Stains : polémique sur le "citoyen d'honneur" du Fatah

Publié le par LE PARISIEN - AFP - AJAX

Le maire PCF de Stains (Seine-Saint-Denis) a refusé d'obéir à une injonction de la préfecture qui lui demande d'annuler une décision de son conseil faisant «citoyen d'honneur» Marwan Barghouthi, le leader du Fatah en Cisjordanie emprisonné en Israël.

Dans un courrier daté du 14 janvier, le sous-préfet de Saint-Denis Olivier Dubaut demande à Michel Beaumale de «retirer» la délibération du 18 décembre.

Cet hommage à «une personne aussi controversée» constitue une «erreur manifeste d'appréciation» et a donné lieu «à de vives polémiques locales susceptibles de susciter des troubles à l'ordre public», argumente le sous-préfet.

Le maire répond au sous-préfet, dans une lettre communiquée mardi à la presse, qu'il demandera aux élus, lors du prochain conseil, de «confirmer la délibération». Celle-ci, selon lui, n'a pas soulevé les «protestations véhémentes» alléguées, hormis «Monsieur Ghozlan dont on connaît l'allergie à toute manifestation de solidarité avec le peuple palestinien».

Ce dernier, président du Conseil des communautés juives du 93, avait demandé le 30 décembre au préfet de faire «annuler» le vote des élus stanois qui selon lui «cautionnent les actions antijuives des islamo-terroristes palestiniens».


S'agissant du danger de «laisser "transposer" le conflit israélo-palestinien», le ùmaire de Stains affirme «gérer ces questions avec un grand esprit de responsabilité». Il ajoute : «Les Stanois, dans leur grande majorité, sont parfaitement capables de comprendre que le problème du Proche-Orient n'est pas un problème religieux, qu'il est essentiellement politique».
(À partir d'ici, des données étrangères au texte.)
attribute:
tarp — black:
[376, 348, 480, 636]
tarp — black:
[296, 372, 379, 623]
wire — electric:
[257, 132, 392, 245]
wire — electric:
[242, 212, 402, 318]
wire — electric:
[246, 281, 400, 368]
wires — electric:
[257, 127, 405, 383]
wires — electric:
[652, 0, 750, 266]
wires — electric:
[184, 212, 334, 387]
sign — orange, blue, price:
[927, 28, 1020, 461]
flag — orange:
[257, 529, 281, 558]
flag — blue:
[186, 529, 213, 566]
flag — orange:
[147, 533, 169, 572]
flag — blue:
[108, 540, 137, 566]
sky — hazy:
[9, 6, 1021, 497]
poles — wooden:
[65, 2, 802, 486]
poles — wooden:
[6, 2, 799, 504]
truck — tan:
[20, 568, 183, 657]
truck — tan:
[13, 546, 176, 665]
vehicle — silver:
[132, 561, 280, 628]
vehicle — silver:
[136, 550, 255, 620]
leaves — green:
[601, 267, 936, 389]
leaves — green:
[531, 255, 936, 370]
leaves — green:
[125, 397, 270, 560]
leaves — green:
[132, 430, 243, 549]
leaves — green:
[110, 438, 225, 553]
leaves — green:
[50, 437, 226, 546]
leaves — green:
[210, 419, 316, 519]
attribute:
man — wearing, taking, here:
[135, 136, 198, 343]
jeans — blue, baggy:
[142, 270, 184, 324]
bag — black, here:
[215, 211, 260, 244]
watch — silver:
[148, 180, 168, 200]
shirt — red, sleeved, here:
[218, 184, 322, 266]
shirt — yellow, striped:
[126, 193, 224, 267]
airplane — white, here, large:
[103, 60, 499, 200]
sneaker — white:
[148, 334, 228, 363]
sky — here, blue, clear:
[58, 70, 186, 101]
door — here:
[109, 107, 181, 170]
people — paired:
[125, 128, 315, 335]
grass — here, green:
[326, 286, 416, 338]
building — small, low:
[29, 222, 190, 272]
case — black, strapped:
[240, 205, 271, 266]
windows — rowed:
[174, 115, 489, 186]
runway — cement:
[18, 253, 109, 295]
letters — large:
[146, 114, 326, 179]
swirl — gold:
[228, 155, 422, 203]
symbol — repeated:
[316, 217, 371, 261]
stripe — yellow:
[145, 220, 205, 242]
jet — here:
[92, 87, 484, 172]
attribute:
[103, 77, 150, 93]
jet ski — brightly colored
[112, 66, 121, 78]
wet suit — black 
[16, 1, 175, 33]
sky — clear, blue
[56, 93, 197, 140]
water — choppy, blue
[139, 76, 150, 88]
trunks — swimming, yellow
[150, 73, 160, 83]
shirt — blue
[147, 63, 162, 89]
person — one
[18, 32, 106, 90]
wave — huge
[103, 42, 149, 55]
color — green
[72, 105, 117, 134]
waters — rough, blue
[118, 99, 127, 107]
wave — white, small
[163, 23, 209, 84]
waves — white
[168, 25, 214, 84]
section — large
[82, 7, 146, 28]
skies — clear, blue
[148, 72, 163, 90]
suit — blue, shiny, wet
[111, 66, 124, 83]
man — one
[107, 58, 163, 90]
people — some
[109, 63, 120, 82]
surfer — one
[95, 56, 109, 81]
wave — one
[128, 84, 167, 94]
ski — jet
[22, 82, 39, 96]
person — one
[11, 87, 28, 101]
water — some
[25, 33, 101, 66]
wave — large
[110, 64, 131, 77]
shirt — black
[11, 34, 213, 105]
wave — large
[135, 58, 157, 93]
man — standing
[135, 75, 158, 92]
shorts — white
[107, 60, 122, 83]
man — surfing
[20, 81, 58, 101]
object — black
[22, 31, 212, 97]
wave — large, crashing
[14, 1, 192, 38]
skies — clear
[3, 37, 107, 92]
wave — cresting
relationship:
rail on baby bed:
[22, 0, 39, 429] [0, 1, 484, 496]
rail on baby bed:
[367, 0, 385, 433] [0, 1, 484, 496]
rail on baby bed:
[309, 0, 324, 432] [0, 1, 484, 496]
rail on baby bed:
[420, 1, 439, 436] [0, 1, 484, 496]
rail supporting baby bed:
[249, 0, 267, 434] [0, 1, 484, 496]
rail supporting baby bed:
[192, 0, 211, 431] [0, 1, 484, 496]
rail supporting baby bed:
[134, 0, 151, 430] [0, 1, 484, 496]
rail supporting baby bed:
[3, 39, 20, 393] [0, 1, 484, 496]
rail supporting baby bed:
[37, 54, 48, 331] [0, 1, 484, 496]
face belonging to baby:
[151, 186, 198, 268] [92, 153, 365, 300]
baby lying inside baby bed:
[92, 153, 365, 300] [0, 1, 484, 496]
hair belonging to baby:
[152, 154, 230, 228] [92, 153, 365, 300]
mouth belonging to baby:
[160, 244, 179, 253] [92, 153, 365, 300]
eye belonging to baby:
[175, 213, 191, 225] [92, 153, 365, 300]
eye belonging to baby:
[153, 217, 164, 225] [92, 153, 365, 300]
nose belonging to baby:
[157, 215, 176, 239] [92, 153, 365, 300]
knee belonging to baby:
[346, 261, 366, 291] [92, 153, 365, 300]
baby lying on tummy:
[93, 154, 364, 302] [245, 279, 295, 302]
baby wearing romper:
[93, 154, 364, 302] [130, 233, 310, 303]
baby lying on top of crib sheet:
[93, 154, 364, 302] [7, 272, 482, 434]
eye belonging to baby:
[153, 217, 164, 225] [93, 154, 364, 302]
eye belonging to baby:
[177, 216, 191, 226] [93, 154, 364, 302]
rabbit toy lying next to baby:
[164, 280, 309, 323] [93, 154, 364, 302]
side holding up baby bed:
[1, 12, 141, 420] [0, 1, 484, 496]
Michel Beaumale déplore «l'étroitesse de vue» du sous-préfet, pour qui il y a une «absence d'intérêt local» à soutenir M. Barghouthi, et il revendique «un devoir de solidarité avec le peuple palestinien privé de ses droits depuis 60 ans». Il souligne que sa ville mène une coopération avec le camp palestinien d'Al-Amari depuis 10 ans.


Marwan Barghouthi, considéré comme l'un des principaux inspirateurs de l'Intifada et souvent présenté comme un possible successeur du président Mahmoud Abbas, a été condamné en 2004 par un tribunal israélien à cinq peines de prison à vie pour implication dans quatre attentats anti-israéliens.